=== 提示文 ===
スタッフが店舗業務の全てをマスターしたからといって、店舗経営が自動運転できるわけではありません。
状況は日々変化しています。
そして店舗スタッフは人間、店長も人間ですから、いつ何時何が起きるかわかりません。
お客様のニーズの変化も同じように、変化していきます。
変化というのは変わる様子が見えるわけでは無く、ある日突然イレギュラーな事態としてお店に降りかかってきます。
そんなイレギュラーな事態にどう対応するのか?
日々意識するようにするにはどうすればいいのか?
4つのステップでイレギュラーに対応できる
日々の業務は、誰もが何度も繰り返すことで習熟度が高まっていきます。
また、マスターできなければ業務に支障が起こるので、マニュアルなどの教育ツールが準備されていることが多いものです。
しかしながら、イレギュラーは稀に起こる上、最終対応はベテランスタッフや責任者が行うことが多い。
このためよく言われる問題点として、個々人の資質に任され、バラつきが多くなり、お客様の不満に結びつきやすい。
少なくとも、比較的高頻度のイレギュラー対応に共通ルールを作り、皆で共有していくことが必要です。
共有していく情報は、誰もが目で確認できるよう、まとめるのがよいでしょう。
例えば、お客様のリクエストに応えられない場合を例にとってみましょう。
取り扱いのない商品のオーダー、欠品、実施していないシステム、値引きなど様々なことが考えられます。
これらの対応はほぼ同じであるので、「リクエストに応えられない場合」とまとめてかまわない。
マニュアルは標準的な対応を文書化したものです。
詳細にしすぎると、マニュアルの通りに全てを行い、機械的で無機質な対応となりかねない。
少し、個々人が考えられるようにツールを作成します。
対応を考えてみましょう。
①リクエスト内容を確認する
②お詫びを伝える
③お客様の期待に応えるための代替案を提案する
④反応に応じたアクションを行う
大きくはこれらの4ステップ。
最初に復唱(内容確認)をするのは、聞き間違いや勘違いを避けるため。
===
練習問題 ->
1) 店舗のイレギュラー対応についての文章を読み、次の問いに答えなさい。
(a) 対応の4ステップのうち、2番目のステップは何か。
(b) マニュアルを詳細にしすぎると、どのような対応になりかねないとされているか。
(c) 最初に復唱(内容確認)をするのは何のためか。
2) 店舗のイレギュラー対応についての文章の続きを、最後の文の後から書きなさい。
=== 提供資料 ===
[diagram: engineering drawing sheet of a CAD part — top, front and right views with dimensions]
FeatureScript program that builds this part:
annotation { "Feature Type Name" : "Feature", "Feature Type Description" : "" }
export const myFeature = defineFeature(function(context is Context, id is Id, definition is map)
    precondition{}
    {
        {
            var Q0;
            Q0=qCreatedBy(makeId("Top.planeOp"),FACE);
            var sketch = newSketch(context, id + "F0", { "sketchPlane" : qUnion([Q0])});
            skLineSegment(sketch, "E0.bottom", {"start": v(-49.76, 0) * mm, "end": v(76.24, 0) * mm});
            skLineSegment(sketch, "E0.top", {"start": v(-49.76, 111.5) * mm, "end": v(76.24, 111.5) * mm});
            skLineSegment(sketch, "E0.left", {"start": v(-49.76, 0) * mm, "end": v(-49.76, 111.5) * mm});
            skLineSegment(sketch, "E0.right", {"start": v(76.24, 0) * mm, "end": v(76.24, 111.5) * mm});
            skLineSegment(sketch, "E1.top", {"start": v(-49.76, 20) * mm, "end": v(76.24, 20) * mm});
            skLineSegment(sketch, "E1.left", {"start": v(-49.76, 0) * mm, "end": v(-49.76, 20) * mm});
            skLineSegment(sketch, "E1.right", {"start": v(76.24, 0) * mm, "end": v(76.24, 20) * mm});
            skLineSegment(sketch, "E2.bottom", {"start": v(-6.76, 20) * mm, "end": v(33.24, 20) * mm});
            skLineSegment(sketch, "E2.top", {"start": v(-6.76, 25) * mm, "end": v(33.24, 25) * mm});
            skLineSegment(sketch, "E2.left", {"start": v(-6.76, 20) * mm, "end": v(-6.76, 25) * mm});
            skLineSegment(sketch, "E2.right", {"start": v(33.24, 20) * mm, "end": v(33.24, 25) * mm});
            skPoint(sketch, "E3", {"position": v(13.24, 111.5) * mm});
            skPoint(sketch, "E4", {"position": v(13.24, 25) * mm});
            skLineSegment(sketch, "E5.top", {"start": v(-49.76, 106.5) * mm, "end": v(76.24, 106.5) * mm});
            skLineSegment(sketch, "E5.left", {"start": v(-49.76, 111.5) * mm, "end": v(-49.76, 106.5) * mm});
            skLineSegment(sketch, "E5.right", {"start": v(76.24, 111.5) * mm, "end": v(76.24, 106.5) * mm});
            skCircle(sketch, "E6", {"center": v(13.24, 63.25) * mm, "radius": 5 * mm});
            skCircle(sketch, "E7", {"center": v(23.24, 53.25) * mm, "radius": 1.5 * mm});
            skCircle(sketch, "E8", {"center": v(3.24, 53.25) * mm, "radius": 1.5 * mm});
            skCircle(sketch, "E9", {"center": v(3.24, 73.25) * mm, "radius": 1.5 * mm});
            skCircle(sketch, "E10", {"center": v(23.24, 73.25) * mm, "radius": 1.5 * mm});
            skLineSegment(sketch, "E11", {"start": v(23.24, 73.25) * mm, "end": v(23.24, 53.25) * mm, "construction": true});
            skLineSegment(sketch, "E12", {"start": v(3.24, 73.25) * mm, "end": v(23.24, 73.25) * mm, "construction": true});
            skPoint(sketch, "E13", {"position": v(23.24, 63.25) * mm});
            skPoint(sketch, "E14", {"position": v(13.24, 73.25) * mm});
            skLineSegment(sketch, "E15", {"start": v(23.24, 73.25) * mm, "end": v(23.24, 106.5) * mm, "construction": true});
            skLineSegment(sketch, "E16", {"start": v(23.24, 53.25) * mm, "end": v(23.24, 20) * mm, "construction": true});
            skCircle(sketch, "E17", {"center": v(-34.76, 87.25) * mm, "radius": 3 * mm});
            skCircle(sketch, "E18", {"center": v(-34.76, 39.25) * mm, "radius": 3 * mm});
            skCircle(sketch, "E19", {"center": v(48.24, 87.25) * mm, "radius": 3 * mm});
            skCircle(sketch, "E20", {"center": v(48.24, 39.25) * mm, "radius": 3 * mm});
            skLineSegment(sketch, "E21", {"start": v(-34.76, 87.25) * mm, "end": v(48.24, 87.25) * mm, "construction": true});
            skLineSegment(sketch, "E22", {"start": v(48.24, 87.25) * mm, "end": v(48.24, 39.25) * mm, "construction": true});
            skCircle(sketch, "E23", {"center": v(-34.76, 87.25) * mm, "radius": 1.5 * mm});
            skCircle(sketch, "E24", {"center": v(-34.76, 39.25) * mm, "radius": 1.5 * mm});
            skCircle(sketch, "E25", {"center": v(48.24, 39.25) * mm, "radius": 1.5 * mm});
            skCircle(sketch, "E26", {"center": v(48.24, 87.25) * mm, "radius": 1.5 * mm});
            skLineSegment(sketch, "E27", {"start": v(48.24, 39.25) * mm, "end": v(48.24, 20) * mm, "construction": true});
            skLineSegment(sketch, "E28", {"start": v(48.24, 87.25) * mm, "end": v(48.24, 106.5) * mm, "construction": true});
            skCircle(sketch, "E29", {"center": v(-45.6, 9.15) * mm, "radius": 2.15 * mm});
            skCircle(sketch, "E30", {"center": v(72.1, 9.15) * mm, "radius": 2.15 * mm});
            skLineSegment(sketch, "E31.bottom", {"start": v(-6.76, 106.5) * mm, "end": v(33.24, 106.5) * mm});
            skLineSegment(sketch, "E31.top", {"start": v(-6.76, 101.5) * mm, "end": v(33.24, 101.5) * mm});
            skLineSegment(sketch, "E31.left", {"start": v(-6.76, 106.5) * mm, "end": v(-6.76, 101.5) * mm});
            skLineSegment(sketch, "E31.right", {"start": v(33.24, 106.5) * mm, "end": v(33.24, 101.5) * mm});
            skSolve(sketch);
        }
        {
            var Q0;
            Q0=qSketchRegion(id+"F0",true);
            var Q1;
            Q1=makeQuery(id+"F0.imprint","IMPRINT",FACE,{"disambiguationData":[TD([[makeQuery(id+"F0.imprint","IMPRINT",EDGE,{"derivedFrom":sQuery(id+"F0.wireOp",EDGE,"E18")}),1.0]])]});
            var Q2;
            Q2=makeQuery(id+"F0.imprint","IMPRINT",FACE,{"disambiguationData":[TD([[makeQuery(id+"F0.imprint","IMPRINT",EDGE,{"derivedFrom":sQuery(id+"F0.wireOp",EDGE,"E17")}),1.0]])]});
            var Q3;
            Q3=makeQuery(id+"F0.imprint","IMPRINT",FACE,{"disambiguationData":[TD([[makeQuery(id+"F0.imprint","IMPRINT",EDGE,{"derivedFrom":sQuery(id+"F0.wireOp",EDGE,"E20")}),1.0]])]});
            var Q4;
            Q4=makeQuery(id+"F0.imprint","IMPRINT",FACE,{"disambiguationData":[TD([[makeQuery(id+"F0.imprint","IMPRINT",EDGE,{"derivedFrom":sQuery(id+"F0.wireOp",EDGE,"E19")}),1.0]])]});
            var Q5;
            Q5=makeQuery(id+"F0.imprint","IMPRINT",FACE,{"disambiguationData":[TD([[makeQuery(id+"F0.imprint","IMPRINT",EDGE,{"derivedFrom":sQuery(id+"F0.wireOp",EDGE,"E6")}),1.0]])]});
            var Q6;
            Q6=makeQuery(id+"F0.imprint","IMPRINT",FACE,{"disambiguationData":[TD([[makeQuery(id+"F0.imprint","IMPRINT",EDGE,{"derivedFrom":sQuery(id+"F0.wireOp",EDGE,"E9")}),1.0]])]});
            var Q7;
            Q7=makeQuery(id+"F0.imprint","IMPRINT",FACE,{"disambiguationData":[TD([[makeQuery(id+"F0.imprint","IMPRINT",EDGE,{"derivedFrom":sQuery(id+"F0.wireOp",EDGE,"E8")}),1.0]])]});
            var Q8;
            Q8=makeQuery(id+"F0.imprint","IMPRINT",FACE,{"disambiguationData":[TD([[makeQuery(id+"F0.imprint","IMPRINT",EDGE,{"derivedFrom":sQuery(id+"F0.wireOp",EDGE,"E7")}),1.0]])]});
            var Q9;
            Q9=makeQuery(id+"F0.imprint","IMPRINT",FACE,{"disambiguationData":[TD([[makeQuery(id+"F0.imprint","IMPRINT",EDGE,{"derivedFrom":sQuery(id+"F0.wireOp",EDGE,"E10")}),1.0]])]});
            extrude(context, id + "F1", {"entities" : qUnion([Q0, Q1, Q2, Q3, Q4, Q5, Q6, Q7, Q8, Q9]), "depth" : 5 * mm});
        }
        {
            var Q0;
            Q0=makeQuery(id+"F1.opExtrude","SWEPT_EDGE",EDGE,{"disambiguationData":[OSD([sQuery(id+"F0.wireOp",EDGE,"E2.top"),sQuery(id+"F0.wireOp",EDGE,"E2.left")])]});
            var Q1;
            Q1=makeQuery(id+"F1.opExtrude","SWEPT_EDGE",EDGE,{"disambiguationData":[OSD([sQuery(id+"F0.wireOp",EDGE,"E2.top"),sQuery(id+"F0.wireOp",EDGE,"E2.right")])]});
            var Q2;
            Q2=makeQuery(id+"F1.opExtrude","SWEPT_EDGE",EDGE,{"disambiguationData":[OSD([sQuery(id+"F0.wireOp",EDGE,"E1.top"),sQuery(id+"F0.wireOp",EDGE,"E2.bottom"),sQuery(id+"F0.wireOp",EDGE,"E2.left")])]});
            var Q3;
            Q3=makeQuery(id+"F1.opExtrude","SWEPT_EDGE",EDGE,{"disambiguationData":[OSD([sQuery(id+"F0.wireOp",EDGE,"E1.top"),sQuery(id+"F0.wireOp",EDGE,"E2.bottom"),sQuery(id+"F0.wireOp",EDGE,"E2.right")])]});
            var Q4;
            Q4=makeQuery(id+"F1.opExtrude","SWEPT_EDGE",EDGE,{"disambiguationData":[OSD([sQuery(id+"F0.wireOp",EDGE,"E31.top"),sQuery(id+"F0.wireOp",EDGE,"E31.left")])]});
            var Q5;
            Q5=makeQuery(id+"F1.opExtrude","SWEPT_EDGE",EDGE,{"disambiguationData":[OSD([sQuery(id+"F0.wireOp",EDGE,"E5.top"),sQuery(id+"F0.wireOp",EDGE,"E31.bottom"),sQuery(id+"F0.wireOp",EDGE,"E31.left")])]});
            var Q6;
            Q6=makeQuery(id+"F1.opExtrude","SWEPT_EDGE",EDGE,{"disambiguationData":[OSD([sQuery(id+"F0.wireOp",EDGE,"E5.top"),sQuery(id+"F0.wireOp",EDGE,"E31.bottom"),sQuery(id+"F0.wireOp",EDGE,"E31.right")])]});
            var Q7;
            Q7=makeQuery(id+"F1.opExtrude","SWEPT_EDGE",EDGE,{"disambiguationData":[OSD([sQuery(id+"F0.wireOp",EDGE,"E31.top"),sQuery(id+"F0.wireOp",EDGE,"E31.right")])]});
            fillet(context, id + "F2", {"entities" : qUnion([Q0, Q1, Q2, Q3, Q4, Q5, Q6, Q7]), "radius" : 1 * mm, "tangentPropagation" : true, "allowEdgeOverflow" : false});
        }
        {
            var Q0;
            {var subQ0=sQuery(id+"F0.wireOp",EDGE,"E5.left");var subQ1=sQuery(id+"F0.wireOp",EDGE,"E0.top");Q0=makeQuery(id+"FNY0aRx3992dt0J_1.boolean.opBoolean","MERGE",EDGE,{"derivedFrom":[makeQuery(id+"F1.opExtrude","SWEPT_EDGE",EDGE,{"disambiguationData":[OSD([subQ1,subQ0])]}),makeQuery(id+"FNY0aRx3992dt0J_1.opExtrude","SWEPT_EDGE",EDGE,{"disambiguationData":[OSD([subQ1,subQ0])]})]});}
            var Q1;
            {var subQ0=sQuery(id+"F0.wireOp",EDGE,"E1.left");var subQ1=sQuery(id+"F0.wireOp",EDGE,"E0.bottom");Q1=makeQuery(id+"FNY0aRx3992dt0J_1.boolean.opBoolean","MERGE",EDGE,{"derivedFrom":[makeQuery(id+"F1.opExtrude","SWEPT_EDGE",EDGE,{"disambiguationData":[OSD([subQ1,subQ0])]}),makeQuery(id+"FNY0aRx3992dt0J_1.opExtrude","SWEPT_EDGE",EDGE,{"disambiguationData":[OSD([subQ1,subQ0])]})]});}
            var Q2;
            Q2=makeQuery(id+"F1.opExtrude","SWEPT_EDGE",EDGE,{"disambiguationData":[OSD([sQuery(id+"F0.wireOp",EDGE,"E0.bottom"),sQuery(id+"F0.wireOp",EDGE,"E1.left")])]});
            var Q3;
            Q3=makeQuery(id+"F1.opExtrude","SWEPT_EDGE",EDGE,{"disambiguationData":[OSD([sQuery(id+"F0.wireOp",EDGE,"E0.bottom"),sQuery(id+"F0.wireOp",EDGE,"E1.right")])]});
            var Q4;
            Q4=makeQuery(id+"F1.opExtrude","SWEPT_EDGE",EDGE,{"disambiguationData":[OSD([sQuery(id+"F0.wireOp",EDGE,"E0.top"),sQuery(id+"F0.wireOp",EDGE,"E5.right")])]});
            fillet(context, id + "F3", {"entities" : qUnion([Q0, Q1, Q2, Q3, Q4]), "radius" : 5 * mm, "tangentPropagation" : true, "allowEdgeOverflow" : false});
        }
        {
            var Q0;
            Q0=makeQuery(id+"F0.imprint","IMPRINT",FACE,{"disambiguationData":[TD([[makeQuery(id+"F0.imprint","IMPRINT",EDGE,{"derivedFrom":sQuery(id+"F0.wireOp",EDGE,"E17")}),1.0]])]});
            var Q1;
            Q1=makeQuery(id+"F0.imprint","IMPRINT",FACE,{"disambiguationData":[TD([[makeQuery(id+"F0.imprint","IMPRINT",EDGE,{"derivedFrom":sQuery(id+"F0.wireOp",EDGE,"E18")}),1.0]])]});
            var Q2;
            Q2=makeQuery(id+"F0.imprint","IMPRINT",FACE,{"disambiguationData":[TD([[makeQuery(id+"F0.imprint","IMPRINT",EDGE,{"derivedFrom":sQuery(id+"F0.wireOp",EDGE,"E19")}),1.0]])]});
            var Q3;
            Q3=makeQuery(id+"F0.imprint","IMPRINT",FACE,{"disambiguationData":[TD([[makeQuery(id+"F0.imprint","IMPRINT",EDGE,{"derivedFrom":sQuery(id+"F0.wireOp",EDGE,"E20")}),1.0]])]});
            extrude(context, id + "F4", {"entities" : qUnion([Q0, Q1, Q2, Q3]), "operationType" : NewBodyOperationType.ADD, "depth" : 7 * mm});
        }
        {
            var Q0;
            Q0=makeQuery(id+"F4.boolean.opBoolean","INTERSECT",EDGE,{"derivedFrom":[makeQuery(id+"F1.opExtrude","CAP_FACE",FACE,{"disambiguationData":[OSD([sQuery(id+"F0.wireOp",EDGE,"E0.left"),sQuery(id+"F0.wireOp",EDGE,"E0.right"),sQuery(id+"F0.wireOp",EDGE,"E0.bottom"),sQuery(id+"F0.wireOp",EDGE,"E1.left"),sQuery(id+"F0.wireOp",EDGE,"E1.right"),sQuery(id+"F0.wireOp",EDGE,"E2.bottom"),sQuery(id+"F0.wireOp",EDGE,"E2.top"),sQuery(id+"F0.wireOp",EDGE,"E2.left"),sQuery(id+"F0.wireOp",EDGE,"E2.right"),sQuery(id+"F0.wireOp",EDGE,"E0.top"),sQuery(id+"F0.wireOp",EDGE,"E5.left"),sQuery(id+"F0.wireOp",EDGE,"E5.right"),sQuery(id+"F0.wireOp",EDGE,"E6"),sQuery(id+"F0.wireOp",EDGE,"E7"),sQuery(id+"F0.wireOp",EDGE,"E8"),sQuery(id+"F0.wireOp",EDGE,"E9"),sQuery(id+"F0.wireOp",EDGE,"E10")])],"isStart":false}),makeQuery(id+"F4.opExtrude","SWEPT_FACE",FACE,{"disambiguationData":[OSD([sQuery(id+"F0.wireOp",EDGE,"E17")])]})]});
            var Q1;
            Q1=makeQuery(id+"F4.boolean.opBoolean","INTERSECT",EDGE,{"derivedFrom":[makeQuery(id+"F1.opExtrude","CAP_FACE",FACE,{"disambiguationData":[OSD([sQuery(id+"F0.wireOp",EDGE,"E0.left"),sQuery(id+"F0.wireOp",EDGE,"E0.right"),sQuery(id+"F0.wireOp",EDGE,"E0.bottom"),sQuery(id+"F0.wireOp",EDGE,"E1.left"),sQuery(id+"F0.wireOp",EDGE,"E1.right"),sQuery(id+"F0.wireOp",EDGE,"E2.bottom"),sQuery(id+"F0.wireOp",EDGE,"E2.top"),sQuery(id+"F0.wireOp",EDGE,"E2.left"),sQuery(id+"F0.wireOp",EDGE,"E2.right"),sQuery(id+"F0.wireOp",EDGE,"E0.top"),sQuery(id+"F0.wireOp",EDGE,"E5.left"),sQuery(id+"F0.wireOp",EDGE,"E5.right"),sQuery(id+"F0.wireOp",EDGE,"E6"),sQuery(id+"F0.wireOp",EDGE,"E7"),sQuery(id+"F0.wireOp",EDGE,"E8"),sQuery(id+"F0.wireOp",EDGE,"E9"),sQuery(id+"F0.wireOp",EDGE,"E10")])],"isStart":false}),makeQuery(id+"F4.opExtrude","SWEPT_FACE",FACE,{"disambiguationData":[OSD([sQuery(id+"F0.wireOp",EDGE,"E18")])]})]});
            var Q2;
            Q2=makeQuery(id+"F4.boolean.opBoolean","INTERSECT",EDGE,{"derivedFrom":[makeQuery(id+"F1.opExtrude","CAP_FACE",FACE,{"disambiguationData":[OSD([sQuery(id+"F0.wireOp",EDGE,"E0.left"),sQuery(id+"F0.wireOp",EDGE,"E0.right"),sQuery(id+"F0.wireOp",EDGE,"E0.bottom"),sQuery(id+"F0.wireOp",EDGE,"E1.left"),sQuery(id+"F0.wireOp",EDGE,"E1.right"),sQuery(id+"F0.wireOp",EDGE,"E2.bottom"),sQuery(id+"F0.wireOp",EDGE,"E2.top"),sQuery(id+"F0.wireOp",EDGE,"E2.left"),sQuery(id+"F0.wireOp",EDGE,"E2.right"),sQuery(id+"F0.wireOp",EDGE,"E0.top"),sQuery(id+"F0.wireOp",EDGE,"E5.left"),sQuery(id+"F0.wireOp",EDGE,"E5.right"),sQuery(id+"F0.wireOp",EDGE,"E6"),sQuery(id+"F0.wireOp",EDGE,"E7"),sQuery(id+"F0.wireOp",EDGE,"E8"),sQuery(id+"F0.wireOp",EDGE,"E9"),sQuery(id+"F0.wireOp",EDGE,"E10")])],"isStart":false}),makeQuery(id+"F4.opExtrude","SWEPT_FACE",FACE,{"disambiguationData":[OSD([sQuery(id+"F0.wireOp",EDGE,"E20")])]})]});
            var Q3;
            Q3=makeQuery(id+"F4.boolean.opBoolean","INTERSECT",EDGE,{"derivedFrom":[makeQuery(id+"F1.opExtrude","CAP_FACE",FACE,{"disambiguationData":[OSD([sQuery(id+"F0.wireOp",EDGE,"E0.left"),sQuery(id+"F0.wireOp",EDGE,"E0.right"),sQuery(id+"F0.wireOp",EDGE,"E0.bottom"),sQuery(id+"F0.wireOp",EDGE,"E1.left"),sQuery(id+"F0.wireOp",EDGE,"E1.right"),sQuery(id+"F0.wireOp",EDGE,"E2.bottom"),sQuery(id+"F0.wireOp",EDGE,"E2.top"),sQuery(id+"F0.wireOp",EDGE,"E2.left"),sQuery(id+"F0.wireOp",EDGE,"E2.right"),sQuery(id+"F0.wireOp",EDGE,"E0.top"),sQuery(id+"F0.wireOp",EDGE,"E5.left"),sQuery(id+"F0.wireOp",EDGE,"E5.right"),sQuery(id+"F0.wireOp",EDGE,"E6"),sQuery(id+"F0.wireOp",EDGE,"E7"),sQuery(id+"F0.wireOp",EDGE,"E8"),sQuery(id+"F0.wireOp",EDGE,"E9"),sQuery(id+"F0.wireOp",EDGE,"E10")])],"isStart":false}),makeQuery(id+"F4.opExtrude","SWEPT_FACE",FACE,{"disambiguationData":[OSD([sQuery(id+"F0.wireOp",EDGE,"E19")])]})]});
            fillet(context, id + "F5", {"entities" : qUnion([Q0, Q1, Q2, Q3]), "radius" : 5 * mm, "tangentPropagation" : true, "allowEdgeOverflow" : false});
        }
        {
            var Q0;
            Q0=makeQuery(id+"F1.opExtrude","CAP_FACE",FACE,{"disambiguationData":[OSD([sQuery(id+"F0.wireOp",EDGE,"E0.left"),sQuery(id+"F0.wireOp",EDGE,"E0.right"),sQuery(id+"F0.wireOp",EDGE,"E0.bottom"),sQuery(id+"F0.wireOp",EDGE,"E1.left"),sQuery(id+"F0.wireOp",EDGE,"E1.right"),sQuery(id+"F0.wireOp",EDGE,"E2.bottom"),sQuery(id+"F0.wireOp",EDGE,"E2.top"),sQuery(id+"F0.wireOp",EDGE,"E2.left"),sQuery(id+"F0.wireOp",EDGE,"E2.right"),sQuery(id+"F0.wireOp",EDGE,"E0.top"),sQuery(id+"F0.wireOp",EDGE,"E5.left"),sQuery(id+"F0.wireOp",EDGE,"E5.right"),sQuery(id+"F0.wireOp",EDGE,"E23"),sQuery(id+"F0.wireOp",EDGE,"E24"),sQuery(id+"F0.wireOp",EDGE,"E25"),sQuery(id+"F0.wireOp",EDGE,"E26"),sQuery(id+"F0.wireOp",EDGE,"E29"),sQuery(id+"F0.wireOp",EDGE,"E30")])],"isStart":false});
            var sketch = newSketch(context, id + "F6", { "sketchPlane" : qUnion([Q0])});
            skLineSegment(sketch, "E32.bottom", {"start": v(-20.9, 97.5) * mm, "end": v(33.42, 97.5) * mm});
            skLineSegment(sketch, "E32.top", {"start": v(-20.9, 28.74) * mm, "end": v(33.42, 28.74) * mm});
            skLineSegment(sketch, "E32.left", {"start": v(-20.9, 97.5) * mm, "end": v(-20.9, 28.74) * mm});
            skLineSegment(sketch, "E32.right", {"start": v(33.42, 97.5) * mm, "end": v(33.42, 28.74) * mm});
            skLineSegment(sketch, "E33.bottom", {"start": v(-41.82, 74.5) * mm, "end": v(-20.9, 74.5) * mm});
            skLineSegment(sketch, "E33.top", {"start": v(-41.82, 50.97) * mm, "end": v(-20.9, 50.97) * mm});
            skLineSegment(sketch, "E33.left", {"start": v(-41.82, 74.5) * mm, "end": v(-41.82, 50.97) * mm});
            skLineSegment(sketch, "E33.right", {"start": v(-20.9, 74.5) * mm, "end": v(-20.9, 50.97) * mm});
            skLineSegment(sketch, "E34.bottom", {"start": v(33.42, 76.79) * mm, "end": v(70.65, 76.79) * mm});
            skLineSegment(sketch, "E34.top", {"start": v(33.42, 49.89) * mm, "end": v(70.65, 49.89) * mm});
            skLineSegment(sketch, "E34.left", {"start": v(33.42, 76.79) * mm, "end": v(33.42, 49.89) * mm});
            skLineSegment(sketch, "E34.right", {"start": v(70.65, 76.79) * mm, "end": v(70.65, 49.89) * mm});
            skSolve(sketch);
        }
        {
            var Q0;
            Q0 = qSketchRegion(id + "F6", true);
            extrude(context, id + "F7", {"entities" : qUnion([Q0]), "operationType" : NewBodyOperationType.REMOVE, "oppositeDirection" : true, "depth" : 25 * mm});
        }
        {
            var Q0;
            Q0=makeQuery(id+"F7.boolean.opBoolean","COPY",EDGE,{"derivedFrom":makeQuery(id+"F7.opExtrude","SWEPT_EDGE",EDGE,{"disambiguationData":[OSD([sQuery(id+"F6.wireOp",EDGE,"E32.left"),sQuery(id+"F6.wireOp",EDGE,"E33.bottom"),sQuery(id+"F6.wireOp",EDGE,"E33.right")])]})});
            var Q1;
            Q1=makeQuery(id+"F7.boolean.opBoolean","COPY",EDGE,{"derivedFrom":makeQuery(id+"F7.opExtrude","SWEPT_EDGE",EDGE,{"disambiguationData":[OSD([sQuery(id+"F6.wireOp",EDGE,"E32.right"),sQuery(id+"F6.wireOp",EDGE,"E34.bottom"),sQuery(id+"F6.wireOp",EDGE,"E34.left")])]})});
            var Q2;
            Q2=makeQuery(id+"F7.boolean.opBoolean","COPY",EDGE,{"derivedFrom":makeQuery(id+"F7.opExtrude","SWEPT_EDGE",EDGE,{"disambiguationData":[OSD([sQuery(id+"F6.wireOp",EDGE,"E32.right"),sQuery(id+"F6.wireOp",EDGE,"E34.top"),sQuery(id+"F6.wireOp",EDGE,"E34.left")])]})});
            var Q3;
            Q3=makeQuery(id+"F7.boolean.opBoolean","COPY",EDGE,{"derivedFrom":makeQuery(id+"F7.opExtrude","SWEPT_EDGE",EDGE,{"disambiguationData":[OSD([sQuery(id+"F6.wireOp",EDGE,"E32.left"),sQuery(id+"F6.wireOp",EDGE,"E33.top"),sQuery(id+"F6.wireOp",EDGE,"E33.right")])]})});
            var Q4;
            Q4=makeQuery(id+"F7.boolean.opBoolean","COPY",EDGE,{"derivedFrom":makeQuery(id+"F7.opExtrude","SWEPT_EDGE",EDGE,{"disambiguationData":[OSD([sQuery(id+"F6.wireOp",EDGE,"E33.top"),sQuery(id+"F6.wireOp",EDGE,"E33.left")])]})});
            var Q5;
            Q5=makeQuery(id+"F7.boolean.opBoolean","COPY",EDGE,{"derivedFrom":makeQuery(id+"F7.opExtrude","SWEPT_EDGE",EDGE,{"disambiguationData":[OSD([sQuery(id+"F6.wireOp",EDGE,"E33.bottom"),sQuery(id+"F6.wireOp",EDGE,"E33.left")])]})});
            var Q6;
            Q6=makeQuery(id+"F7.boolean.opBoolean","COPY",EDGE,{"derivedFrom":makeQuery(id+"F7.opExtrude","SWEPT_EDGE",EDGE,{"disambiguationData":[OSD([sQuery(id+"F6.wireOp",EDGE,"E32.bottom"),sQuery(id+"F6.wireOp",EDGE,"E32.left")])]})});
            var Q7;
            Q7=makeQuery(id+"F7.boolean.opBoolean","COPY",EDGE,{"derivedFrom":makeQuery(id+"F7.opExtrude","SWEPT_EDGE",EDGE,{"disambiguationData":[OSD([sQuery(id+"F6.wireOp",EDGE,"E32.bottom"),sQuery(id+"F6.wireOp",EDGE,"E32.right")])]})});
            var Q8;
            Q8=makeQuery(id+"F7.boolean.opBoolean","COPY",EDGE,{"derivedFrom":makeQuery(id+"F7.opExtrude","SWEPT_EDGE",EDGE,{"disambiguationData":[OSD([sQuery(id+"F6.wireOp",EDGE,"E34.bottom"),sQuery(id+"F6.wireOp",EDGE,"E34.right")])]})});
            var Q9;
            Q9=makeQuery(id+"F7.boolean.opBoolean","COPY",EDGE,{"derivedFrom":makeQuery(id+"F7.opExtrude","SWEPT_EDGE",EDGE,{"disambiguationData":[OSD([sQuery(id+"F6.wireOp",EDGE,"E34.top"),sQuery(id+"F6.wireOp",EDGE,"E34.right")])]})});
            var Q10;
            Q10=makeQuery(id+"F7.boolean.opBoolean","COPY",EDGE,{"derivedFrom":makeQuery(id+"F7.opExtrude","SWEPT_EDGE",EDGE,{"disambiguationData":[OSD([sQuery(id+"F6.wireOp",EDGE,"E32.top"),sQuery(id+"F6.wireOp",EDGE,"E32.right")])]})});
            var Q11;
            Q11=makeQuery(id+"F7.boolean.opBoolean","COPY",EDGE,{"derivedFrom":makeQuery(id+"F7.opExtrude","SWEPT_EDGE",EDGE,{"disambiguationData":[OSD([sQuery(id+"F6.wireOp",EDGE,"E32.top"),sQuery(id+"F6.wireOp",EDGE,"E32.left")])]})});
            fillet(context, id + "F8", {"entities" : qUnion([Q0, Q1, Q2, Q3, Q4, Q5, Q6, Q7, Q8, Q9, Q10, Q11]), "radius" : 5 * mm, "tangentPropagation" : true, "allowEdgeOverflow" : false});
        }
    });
===
解答 ->
1)
(a) お詫びを伝える
(b) 機械的で無機質な対応
(c) 聞き間違いや勘違いを避けるため

2)
次のお詫びは、お客様の期待に応えられないことに対する陳謝です。
「すみません」や「ごめんなさい」ではなく、「申し訳ございません」という表現です。
そして提案。
この提案こそが客志向のバロメーターとなります。
お客様から「あと3つ欲しいのですが」と依頼を受けて、「今、出ているだけしかありません」と、見ればわかるようなことを口にするスタッフを見かけるが、これは提案どころか、全くお客様の気持ちになれていない。
お客様は、この店ならきっとあるだろうという期待を持って来店してくださったのです。
そのお客様の期待を裏切ってしまったのです。
丁寧にお詫びの言葉を伝えよう。
また「できません」「ありません」と断言したり、「いかがいたしましょうか」と全てをお客様の判断に任せようという反応がスタッフから返ってくることがあります。
これは、「自分で勝手に考えてください」と突き放すことになります。
お客様の期待通りのことができないにしても、なんとか店舗としてお役に立つ方法を考えているというスタンス=客志向を形にしていくべきです。
基本的には、要望に近い提案を行うのがお客様満足を実現させるためのアクションです。
例えば、イチゴのショートケーキが欠品していたとしたら、イチゴを使った別商品かショートケーキ、あるいは自信の1品を提案します。
代替案は、類似点を持たせるか、全く異なるならお客様の気に入る確率の高いもので行う。
ただし、代替商品では役に立たないものもあります。
書籍などの場合、お取り寄せを提案します。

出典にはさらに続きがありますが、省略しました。